(Source data Opens)

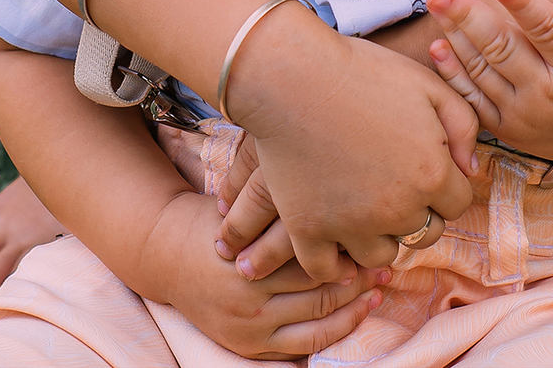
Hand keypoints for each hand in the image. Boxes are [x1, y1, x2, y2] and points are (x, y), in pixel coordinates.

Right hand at [143, 190, 388, 358]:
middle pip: (318, 291)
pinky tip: (356, 314)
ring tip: (378, 288)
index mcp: (248, 258)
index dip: (344, 248)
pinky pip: (302, 347)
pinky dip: (333, 332)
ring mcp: (249, 329)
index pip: (309, 257)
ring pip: (317, 323)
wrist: (167, 254)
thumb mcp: (243, 206)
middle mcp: (249, 299)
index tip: (371, 235)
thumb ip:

(Source data Closes)

### Requirement:
For this exercise, copy each line from the listing above that has the word "index".

### Task solution:
index mcp: (248, 258)
index dip: (344, 248)
index pip: (309, 257)
index tip: (371, 235)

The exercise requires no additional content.